PLOT: An amateur investor who regularly posts on YouTube and Reddit bets heavily on GameStop, only to kick off a mini-revolution where many of his followers invest in the stock, bringing it to an incredible high that costs the hedge funds who shorted the stock billions.

REVIEW: Craig Gillespie’s Dumb Money is one of those movies like The Big Short that, while entertaining, will likely leave audiences fuming at the inequality of today’s financial markets. It’s a rigged game where the little guy has very little chance against multi-billion dollar behemoths. Yet, the GameStop saga is unique in that it was a mini-market revolution that worked (for a while) and brought some power players to their knees despite using every tactic they could to rig the game.

This makes a good companion piece to Netflix’s more comprehensive documentary on the same case, Eat the Rich: The GameStop Saga, which gives a more nuanced look at the story than Gillespie’s easy-to-digest good guys vs. bad guys movie. Dumb Money definitely offers star Paul Dano his most likable role to date, with him playing Keith Gill, aka Roaring Kitty, aka DeepF*ckingValue, whose optimism and refusal to be greedy beat short investors at their own game.

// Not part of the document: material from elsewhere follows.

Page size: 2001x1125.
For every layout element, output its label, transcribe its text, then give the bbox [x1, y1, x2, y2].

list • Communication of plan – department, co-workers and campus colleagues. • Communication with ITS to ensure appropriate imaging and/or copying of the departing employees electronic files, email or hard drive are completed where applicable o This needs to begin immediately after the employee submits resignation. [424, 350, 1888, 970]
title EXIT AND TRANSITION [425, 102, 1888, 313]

For those who may not know what the term means, “shorting” a stock means betting against it. The hedge funds that shorted GameStop were betting that it would fail spectacularly, but there are risks to shorting a stock. If you’re wrong, there’s no cap on how much money you could lose. That’s about as much as you need to know about investing to enjoy Gillespie’s film, which emphasizes the story’s humanity rather than the nuts and bolts of finance.

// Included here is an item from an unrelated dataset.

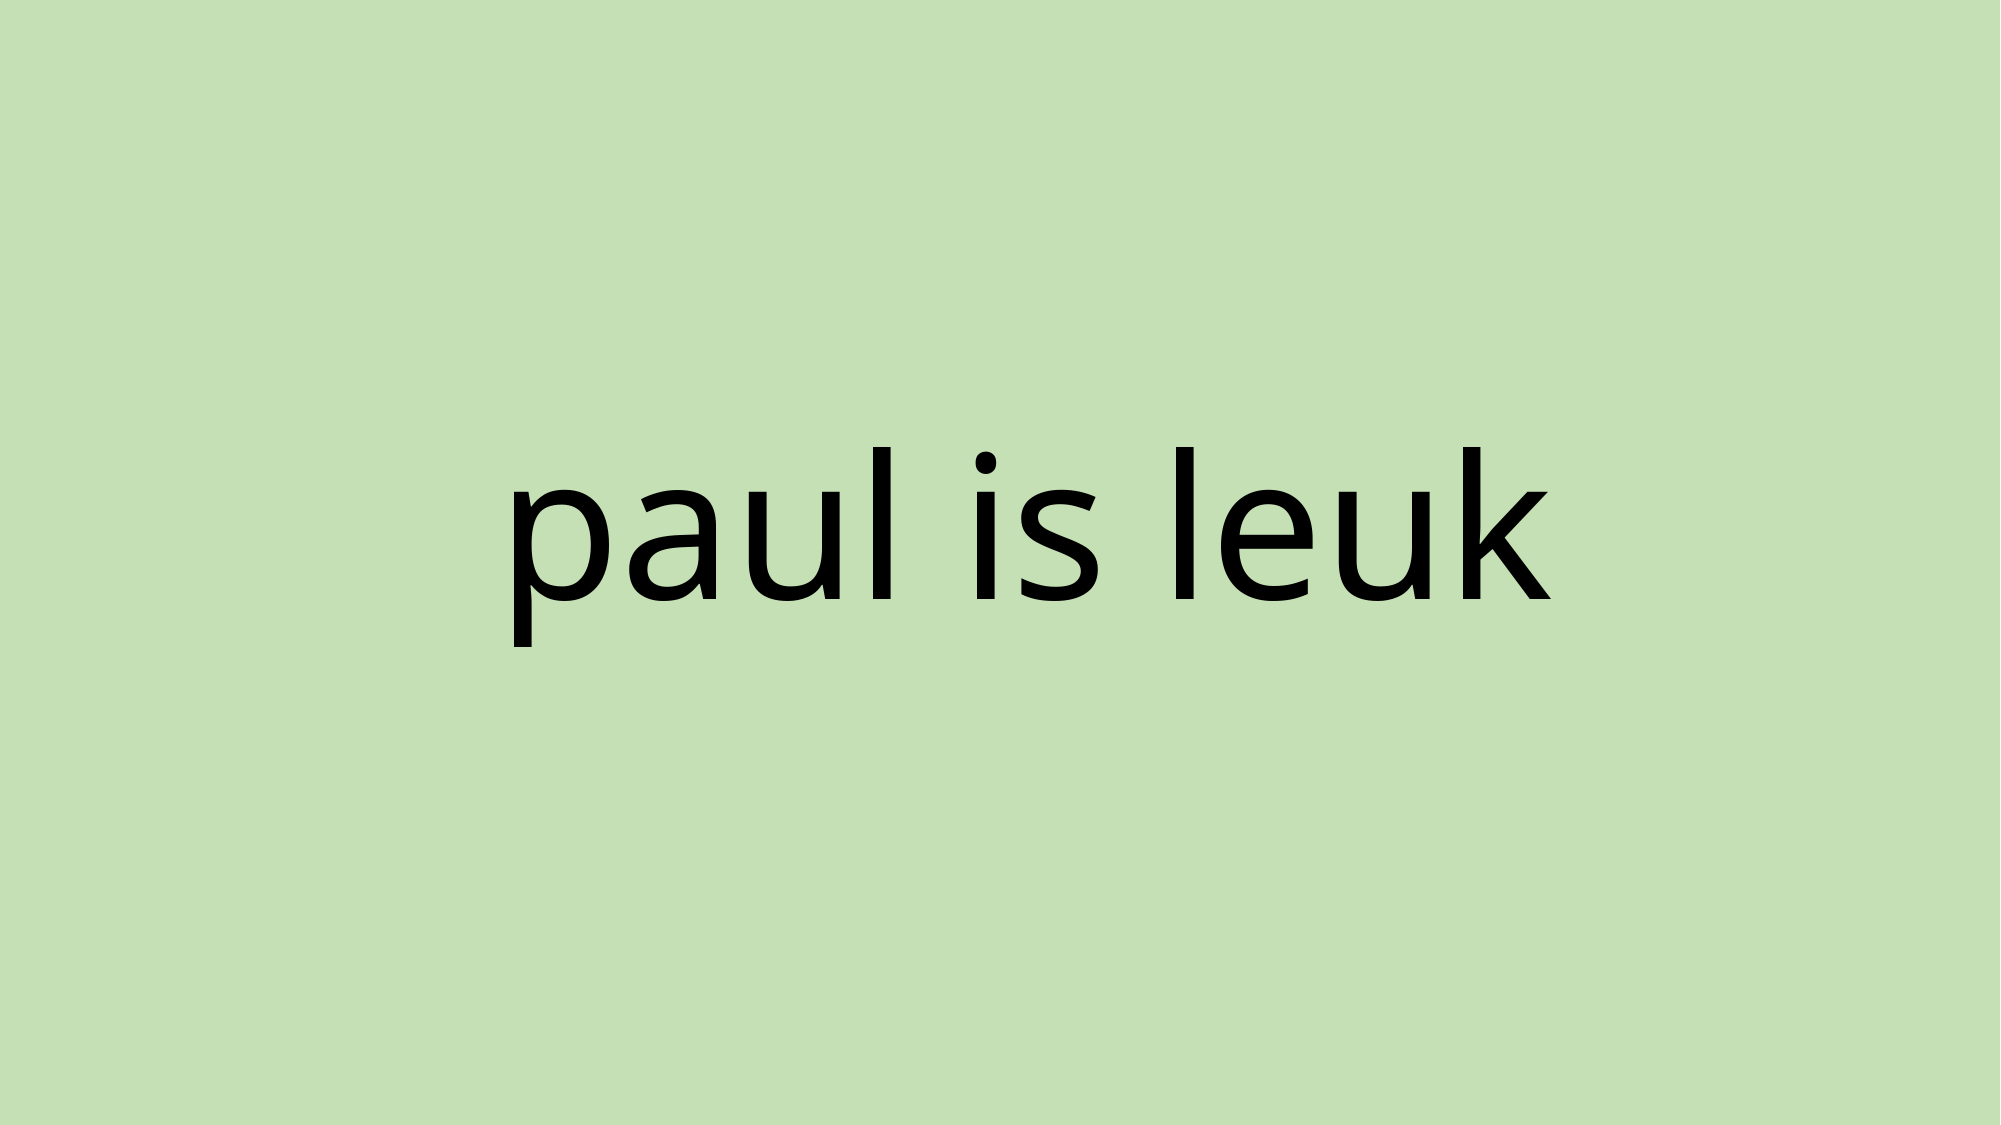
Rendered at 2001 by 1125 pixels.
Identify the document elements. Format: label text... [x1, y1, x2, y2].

title paul is leuk [100, 378, 1900, 651]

While Paul Dano is usually called upon to play psychos and creeps, he’s tremendously likable as the good-natured Gill. In the film, he’s shown to have a decent job in the financial sector and works remotely thanks to COVID-19 (the movie is set at the height of the pandemic). He has a loving wife (Shailene Woodley) and a young child, and while his early gains could have netted him millions, he hung in so that the stock wouldn’t be tanked. He leads the terrific ensemble, which includes Pete Davidson as Gill’s slacker brother, Anthony Ramos as a GameStop clerk (with a mostly masked Dane DeHaan as his boss), America Ferrera, Myja’la Herrold, and Talia Ryder as investors in the GameStop stock, and then Seth Rogen, Nick Offerman and Vincent D’Onofrio as hedge fund guys.

dumb money, Seth Rogen

Everyone is good here, with Ferrera exceptionally personable as a COVID-19-impacted nurse investing to claw her way out of debt. Seth Rogen, as Gabe Plotkin, the hedge fund guy who lost billions, could have been a cartoon villain. Still, despite initially setting him up hopelessly out of touch, he gets some moments of humanity as the movie continues. Of everyone, the only cast member that struck me as perhaps a touch too cartoonish was Sebastian Stan as Vlad Tenev, one of the CEO’s of the stock trading app Robin Hood. Then again, after seeing the GameStop documentary, his heightened portrayal wasn’t that far from the truth.

My only issue with Dumb Money is that at just over 100 minutes, it’s (by necessity) a simplified version of a complicated story. We’re invited to cheer against the hedge fund guys, but as the doc explained, it’s more complex than that, as many of us have pensions tied up in these things. Even still, the movie does an excellent job of depicting how Wall Street is a rigged game and that you need to come from generational wealth to beat the system. That a guy like Gill was able to beat them at their own game makes for a compelling yarn, and indeed, Dumb Money is a crowdpleaser in the same vein as the director’s previous I, Tonya.